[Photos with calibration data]
-=-=-=-=-
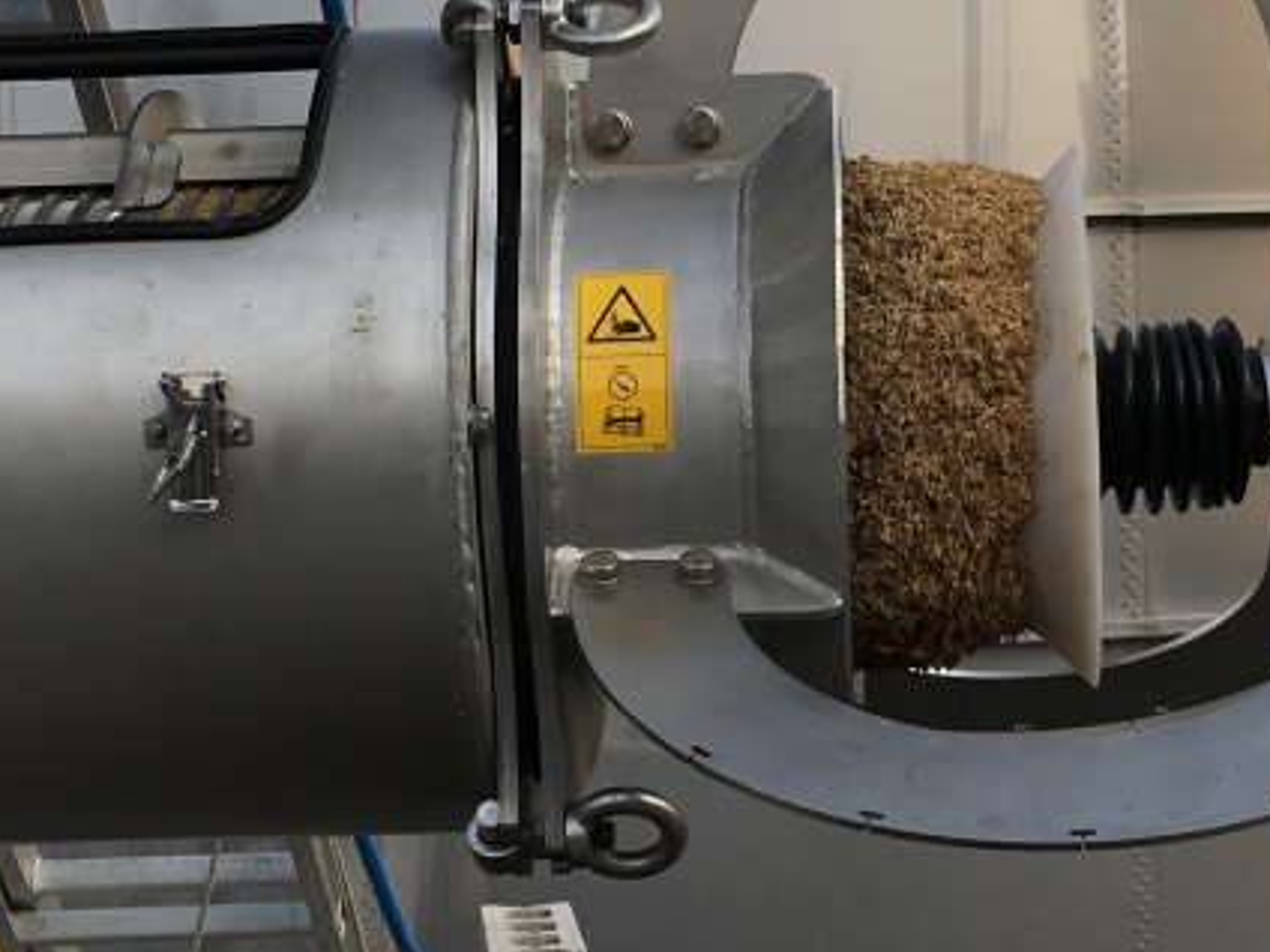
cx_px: 713
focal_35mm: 82
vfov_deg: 18.0
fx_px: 3008
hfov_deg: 23.8
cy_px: 386
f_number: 2.2
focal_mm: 4.15
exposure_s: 1/680
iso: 25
-=-=-=-=-
What needs to be done =
Give back the entries above exactly as they stand. Leave the images out.

Finished task =
cx_px: 713
focal_35mm: 82
vfov_deg: 18.0
fx_px: 3008
hfov_deg: 23.8
cy_px: 386
f_number: 2.2
focal_mm: 4.15
exposure_s: 1/680
iso: 25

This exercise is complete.